The confidence comes only from practice in solving other problems and finding that you can. No one learned to play a musical instrument by reading a book or attending a lecture on how to play a musical instrument. The learning involves practice and hard work.

The passion comes from many sources that probably differ from person to person. I know in my own case it started out as a drive to prove my worth to my parents, but now an important source of passion for me is the true pleasure I feel in sharing with others any discovery of mine. Yes, I am curious about things, but I know it is not curiosity alone that drives me. I wonder what it is like for you. And I wonder how many artists would paint if they could not show their paintings to others, or how many composers would write music if they could not share it with listeners. Finding out something new is not sufficient for me; it must also be communicated.

I think it is this sense of sharing new knowledge that makes the science community so special and wonderful. It’s been a great time to have been a chemist, and I hope it will continue. I have been fortunate to live in an age that supported scientific inquiry with much less emphasis on meeting immediate social needs or fixing glaring social problems than the present; an age that rewarded excellence in pursuing the discovery process.

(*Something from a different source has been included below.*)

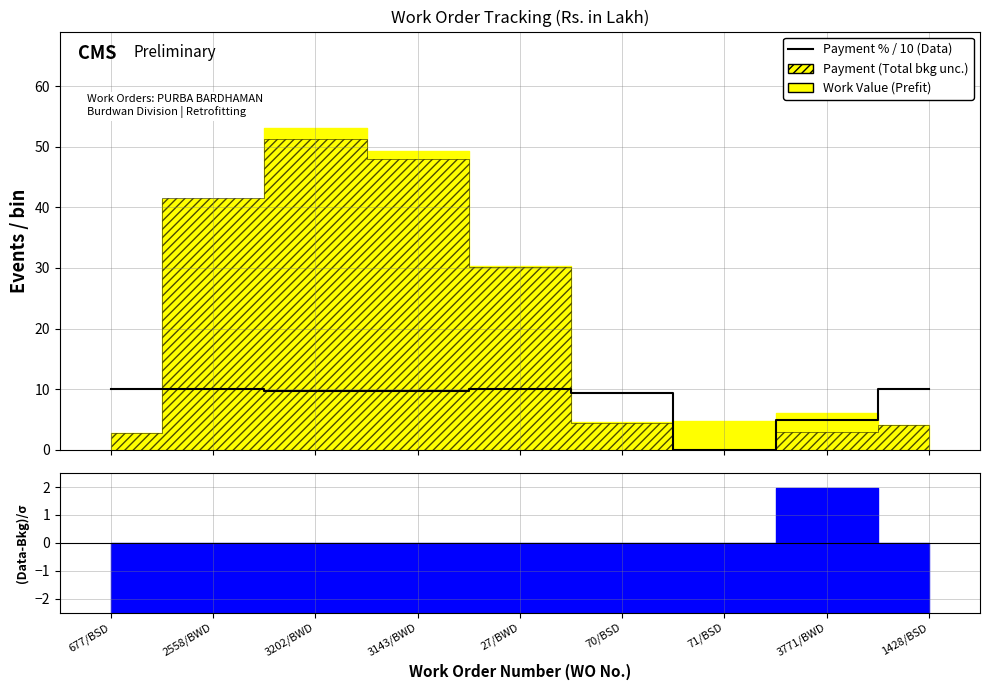

List the labels in order of value, largest first.

2558/BWD, 677/BSD, 27/BWD, 1428/BSD, 3143/BWD, 3202/BWD, 70/BSD, 3771/BWD, 71/BSD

As for creativity, I am not sure whether it can be fully taught, but I do believe it can be fostered. It certainly requires the right environment. I was fortunate enough to be put into that rarefied atmosphere as an undergraduate student with Professor William Klemperer as my adviser at Harvard University and then as a graduate student with Professor Dudley R. Herschbach as my mentor first at the University of California, Berkeley, then at Harvard. It was then that I began to absorb what scientific creativity really is, and I have tried to pass that spirit along to my own research group through faculty positions I have held at Massachusetts Institute of Technology, the University of Colorado, Columbia University, and now Stanford University. And it is to my own research group members and coworkers that I give thanks—because the work that they have done is why I appear before you as your Priestley Medalist. I am deeply honored to accept this award, and I thank you for the opportunity to speak to you.